Source texts of formatted documents:
◆ ◆ ◆ ◆ ◆ ◆ ◆

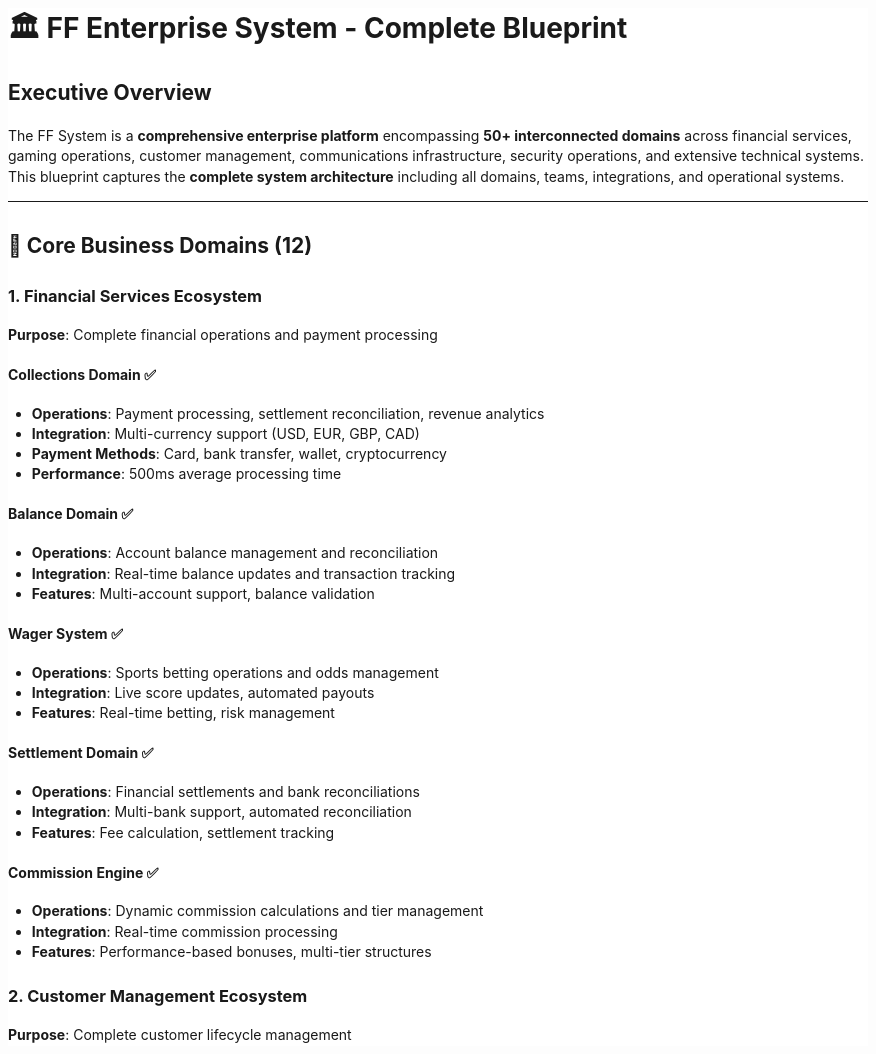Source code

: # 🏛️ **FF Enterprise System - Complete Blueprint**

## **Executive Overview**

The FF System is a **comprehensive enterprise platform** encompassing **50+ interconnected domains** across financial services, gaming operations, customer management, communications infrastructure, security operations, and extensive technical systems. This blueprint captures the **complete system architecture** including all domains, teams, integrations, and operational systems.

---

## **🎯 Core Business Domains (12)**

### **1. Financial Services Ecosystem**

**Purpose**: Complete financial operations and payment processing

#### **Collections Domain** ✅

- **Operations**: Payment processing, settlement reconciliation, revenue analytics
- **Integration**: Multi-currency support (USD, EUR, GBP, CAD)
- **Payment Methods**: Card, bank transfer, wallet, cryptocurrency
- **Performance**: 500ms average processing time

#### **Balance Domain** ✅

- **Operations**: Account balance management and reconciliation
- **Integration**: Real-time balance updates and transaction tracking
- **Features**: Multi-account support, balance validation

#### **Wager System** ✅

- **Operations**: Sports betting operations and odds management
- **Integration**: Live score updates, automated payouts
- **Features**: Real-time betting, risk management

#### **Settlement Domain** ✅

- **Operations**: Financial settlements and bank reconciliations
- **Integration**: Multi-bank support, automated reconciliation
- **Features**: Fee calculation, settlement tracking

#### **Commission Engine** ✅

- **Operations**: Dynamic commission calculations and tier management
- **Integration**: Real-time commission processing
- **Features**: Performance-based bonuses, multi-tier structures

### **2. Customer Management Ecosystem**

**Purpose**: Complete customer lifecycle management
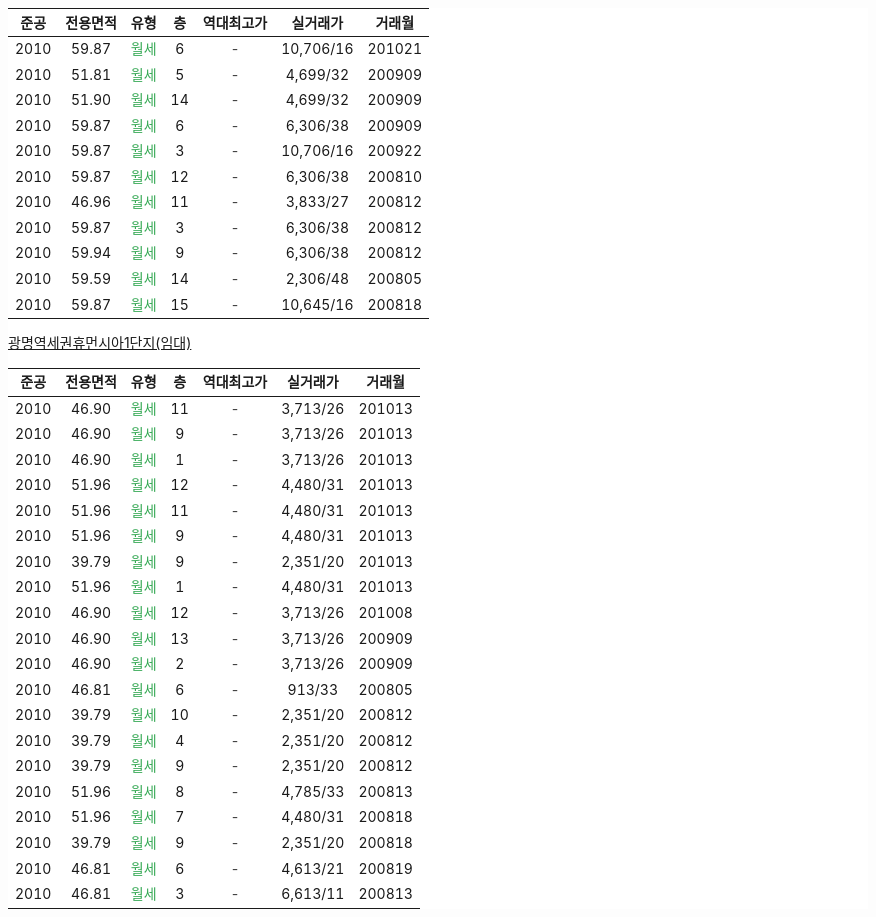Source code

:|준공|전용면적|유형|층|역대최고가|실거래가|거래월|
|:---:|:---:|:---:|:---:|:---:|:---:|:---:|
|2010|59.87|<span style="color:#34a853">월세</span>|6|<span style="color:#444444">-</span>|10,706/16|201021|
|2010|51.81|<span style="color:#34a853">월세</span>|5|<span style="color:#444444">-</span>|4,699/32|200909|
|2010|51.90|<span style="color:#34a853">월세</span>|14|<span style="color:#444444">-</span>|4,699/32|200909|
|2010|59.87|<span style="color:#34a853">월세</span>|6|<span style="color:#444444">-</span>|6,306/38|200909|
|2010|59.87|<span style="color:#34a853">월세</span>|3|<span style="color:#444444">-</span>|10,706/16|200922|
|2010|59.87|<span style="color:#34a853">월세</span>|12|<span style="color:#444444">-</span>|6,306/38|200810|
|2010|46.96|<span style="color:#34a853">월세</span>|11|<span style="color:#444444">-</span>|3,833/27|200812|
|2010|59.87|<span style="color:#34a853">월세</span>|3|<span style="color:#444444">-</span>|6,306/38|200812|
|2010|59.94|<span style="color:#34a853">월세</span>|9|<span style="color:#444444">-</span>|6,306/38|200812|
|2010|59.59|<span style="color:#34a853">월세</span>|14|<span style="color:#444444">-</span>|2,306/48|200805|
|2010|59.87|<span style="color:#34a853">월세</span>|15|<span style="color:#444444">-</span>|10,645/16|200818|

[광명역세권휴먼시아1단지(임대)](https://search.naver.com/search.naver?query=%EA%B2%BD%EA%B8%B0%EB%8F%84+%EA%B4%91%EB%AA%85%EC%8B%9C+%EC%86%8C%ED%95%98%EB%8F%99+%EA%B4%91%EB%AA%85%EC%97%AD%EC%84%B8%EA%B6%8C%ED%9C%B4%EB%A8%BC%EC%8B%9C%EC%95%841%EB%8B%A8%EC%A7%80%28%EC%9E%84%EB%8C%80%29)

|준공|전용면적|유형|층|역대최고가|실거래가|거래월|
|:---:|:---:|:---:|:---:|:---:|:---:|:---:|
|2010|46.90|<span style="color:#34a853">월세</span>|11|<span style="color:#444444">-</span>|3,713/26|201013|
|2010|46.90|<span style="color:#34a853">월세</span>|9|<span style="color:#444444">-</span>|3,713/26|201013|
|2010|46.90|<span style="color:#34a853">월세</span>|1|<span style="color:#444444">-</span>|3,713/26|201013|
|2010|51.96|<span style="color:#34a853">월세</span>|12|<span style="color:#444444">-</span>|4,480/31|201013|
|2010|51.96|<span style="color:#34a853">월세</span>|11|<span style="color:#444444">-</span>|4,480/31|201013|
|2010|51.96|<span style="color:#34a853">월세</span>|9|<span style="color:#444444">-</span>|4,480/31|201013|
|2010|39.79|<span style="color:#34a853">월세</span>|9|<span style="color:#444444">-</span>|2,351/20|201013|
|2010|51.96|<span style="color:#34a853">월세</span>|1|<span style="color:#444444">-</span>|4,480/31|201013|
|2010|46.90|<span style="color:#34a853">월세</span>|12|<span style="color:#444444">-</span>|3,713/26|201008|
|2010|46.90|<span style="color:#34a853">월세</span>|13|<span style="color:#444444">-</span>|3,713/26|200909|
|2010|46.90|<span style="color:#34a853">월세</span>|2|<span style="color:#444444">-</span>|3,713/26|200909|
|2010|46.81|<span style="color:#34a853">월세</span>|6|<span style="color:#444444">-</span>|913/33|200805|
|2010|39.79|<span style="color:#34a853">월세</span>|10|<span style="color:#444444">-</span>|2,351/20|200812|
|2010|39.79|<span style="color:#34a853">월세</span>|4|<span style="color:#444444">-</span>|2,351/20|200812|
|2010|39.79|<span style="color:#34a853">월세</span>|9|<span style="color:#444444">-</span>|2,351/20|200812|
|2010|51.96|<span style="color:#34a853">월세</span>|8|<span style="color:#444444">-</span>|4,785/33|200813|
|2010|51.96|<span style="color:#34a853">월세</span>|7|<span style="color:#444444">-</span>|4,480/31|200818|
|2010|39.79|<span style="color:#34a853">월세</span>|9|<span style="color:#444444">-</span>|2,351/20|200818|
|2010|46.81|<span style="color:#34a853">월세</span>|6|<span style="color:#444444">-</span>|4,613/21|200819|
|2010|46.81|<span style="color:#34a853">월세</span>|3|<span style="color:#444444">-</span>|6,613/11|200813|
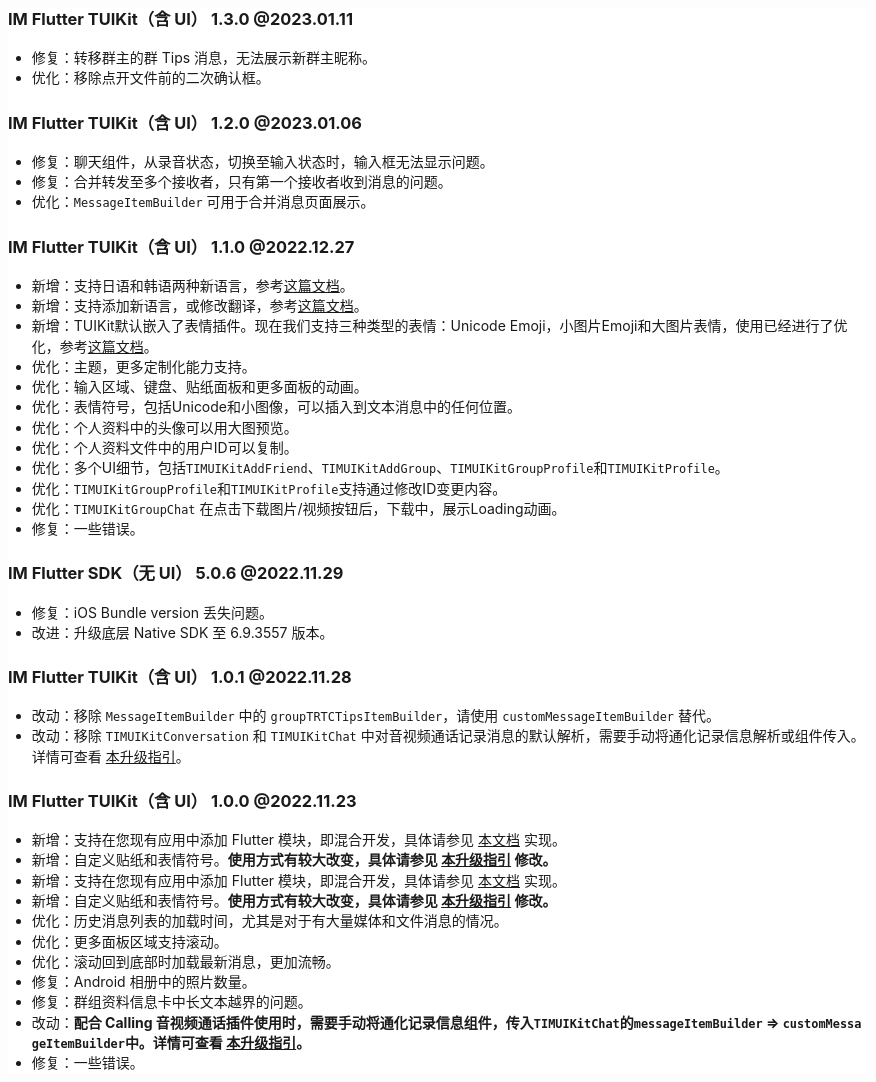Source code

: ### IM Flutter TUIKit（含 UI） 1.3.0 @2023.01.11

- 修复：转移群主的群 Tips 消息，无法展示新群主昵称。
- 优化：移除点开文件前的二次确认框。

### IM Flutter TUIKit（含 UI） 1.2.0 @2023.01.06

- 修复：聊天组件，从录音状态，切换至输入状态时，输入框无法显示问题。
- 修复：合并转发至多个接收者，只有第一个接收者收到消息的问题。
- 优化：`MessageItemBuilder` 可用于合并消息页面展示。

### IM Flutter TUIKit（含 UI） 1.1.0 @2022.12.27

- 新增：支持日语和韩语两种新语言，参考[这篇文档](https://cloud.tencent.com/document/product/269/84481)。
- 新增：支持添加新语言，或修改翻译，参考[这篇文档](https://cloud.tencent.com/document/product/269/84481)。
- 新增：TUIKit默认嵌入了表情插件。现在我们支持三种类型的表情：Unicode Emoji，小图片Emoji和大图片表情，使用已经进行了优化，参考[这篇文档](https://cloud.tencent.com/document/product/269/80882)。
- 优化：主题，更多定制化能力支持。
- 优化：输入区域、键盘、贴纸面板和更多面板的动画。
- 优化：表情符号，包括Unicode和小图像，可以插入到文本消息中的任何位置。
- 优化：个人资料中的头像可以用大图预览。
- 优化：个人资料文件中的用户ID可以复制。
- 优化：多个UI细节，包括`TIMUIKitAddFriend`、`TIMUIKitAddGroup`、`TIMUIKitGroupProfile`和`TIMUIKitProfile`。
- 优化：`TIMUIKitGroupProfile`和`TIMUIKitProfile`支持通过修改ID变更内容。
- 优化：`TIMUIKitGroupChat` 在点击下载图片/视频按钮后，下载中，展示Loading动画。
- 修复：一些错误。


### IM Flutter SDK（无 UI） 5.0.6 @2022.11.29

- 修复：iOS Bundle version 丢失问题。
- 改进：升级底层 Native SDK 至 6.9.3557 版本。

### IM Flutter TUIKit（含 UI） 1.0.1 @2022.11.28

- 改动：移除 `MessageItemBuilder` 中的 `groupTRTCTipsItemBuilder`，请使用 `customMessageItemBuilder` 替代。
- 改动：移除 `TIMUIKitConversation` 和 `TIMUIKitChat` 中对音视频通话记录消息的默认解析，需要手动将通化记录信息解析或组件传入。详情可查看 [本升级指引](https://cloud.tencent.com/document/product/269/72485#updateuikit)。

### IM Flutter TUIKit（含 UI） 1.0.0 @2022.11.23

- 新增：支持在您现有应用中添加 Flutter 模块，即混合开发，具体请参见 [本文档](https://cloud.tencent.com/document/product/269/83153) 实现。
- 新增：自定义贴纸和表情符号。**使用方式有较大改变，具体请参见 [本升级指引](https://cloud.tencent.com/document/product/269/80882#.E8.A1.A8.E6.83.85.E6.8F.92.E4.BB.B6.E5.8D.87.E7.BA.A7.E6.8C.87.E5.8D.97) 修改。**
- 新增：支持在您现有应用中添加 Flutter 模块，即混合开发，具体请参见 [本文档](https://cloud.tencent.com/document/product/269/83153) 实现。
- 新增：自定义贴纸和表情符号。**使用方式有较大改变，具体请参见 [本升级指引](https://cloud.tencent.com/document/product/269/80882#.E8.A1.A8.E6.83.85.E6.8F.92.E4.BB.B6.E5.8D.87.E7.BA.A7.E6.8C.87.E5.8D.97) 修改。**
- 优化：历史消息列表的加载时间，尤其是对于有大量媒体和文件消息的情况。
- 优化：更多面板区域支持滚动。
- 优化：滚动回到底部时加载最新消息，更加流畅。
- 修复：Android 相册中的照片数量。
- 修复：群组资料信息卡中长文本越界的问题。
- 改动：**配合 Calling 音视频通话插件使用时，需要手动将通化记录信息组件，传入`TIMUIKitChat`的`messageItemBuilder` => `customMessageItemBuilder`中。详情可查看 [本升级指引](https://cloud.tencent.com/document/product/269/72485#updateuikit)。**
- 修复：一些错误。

◆ ◆ ◆ ◆ ◆ ◆ ◆

» **Problem to solve**
Locate each line in the listing above that includes the word "Purpose", and copy those lines out in full.

» **Output for this task**
**Purpose**: Complete financial operations and payment processing
**Purpose**: Complete customer lifecycle management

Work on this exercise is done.